Press "Enter" to skip to content

The Ludicrous Idea Of Trying To Abolish Cash

(Tim Worstall)  Ken Rogoff is an extremely fine economist. It’s also possible that Ken Rogoff is wrong this time: for he’s suggesting that it might be time to try and abolish cash from the economy. He’s got two major reasons for trying this and I’m vaguely sympathetic to one of them and vehemently against the second line of reasoning. But my really big point about this proposal is that it simply wouldn’t work.

For while we do often say that a government provides value to a fiat currency by insisting that tax is paid in it, this isn’t, really, what provides value to money. It might support it in some manner, but the true definition of money is whatever it is that people will accept as money. And if government stops providing people with something that can be used as physical money then they will simply turn to something else. It might be something worse, less convenient, riskier, but as sure as eggs is eggs there will be something or other used.

The thinking man’s Marxist, Chris Dillow, has a look at the idea here.

Now, when intelligent men have silly ideas, ideology is often to blame. And it’s not hard to see the ideology in this case. The main argument for banning cash (other than to inconvenience tax-dodgers, which is no stronger an argument now than it has been for years) is to facilitate sharply negative interest rates. But if you want to stimulate the economy – which might be a more pressing requirement come the next downturn rather than now – there’s an obvious alternative: looser fiscal policy.

The only reason to suggest something as outlandish as banning cash is that you believe this alternative to be impossible.

That’s rather stronger than my own views of the paper. That paper being here and the first reason to try to ban cash is:

Paper currency has two very distinct properties that should draw our attention.
First, it is precisely the existence of paper currency that makes it difficult for central
banks to take policy interest rates much below zero, a limitation that seems to have
become increasingly relevant during this century. As Blanchard et al. (2010) point out,
today’s environment of low and stable inflation rates has drastically pushed down the
general level of interest rates. The low overall level, combined with the zero bound,
means that central banks cannot cut interest rates nearly as much as they might like in
response to large deflationary shocks.
If all central bank liabilities were electronic, paying a negative interest on
reserves (basically charging a fee) would be trivial.

So, make all money electronic and we can have negative interest rates. Well, OK, I suppose I could vaguely support that. Although I don’t think we actually need to be able to do that, I think we’ve seen that we do have enough unconventional monetary policy tools without needing that. But, you know, whadda I know?
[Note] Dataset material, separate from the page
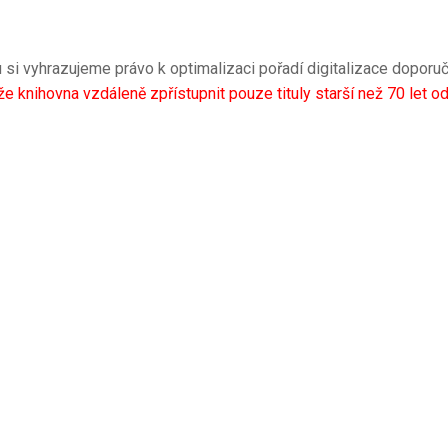
 si vyhrazujeme právo k optimalizaci pořadí digitalizace doporuč
ihovna vzdáleně zpřístupnit pouze tituly starší než 70 let od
Maybe the future will provide us with a situation where we need that tool. Or maybe Dillow is right and it really would be easier to turn to fiscal policy at that point?

However, the second point I am against:

We now turn to a second drawback to paper currency. Paper currency facilitates
making transactions anonymous, helping conceal activities from the government in a way
that might help agents avoid laws, regulations and taxes. This is a big difference from
most forms of electronic money that, in principle, can be traced by the government. (We
discuss the issue of substitute anonymous transactions vehicles such as Bitcoin, later on.)

The reason being that I see that anonymity leading to both tax dodging and trade in things that the government doesn’t want there to be trade in as positive aspects of money. On the tax dodging, that people can carry out economic transactions without being taxed (even at risk of punishment) imposes a limit on how heavily government can tax those that are declared. You don’t have to go the full Mancur Olson (government is simply the financial rapine of the citizenry, our only choice being which bandits and by how much, a position I only hold on really bad days) to believe that some sort of practical limitations on how much we may be taxed might be useful in restraining them.Cash (1)

There’s quite enough people pining for the days of 90% income tax rates without our actually giving anyone the power to really charge them. Similarly for trade in things the government bans. I think the government bans the trade in far too many things (I’ve been a consistent backer of legalising both drugs and the sex trade over the years for example: not that I participate in either, rather on the grounds that consenting adults get to do what consenting adults want to do, subject only to harm to the rights of others to do the same) and thus again, that anonymity of cash allows the trade of things that government does ban the trade of and that’s a good thing.

However, the real argument against this idea is that it just won’t work. Every society that has managed to invent the idea of money still has that concept. And money has taken some pretty strange forms in extremis. There’s a famous study of what was used for money in a WWII prison camp for example, another of tinned fish (tinned mackerel? Dried mackerel?) being used in contemporary American prisons. And there’s also the historical example of Yap, which used large stones. And even when one was lost overboard the family that had owned it were assumed to still own it and have that capital even though they couldn’t present it. My point being that when we don’t have cash money then we’ll just use some other unit of account in the place of that cash money. And that, of course, poses a very serious problem for this idea that purely electronic money will enable the Fed to control the economy better. For if we all go off and use dried mackerel as our money then in order to control the money supply the Fed has to become a manufacturer of dried mackerel. At which point we should probably decide that it’s easier to stay with that printing press in the basement.